EXERCISE PASSAGE:
┌──

Section 5. Conversion. The record Holders of this Series C Preferred Stock shall have conversion rights as follows (the "Conversion Rights").

 

(a)       Right to Convert. Each record Holder of Series C Preferred Stock shall be entitled (at the times and in the amounts set forth below), and subject to the Company's right of redemption set forth in Section 6(a), at the office of the Company or any transfer agent for the Series C Preferred Stock (the "Transfer Agent"), to convert shares of Series C Preferred Convertible Stock in whole or in part into Common Stock (in multiples of one (1) share of Series C Preferred Stock) as follows:

 

The Holders of the Series C Preferred Stock shall, collectively have the right to convert all or part of their shares into that number of authorized but unissued common shares of the Company, as follows:

 

Conversion to Common. The holder of Series C Preferred Share may convert all or any part of the Preferred to common shares at the conversion price of $0.15 upon notice as set forth hereafter.

└──

EXERCISES TO COMPLETE:
- 1) In the conversion section, what conversion price applies when a holder converts Series C Preferred shares to common shares?
- 2) Based on paragraph (a) of the conversion section, explain the conditions under which a record Holder may convert Series C Preferred Stock into Common Stock.
- 3) Reproduce the conversion section, starting at "The Holders of" and ending after "set forth hereafter.", substituting "$0.20" for "$0.15".

GIVEN INFORMATION:
┌──

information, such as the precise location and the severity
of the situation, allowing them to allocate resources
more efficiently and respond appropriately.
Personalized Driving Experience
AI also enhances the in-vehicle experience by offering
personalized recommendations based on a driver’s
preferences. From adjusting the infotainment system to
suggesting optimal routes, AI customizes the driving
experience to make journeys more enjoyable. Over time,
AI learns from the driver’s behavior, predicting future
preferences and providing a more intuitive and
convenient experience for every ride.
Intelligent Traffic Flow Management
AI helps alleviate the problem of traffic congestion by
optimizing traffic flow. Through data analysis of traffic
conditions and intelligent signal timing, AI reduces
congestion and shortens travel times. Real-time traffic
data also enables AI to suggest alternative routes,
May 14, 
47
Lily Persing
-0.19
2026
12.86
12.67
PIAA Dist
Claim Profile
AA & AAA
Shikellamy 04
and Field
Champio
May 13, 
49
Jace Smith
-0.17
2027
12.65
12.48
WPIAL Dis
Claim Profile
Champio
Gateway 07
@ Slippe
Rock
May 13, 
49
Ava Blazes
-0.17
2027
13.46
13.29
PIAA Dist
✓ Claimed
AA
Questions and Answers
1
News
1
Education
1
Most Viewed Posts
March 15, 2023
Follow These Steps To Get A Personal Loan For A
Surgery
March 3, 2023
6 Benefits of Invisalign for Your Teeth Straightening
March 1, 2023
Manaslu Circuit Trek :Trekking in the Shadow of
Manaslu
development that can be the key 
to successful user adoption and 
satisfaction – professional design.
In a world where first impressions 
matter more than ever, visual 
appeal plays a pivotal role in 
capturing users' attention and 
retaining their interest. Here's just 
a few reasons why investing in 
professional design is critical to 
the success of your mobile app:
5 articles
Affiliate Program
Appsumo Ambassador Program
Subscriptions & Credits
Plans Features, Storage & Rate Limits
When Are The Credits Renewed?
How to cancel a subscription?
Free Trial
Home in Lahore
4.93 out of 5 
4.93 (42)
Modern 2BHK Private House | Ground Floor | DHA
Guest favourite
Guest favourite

└──

OUTPUTS IN ORDER:
- 1) The conversion price is $0.15.

- 2) A record Holder may convert at the times and in the amounts set forth in the section, subject to the Company's right of redemption in Section 6(a). Conversion takes place at the office of the Company or any Transfer Agent, in whole or in part and in multiples of one share of Series C Preferred Stock.

- 3)
The Holders of the Series C Preferred Stock shall, collectively have the right to convert all or part of their shares into that number of authorized but unissued common shares of the Company, as follows:

 

Conversion to Common. The holder of Series C Preferred Share may convert all or any part of the Preferred to common shares at the conversion price of $0.20 upon notice as set forth hereafter.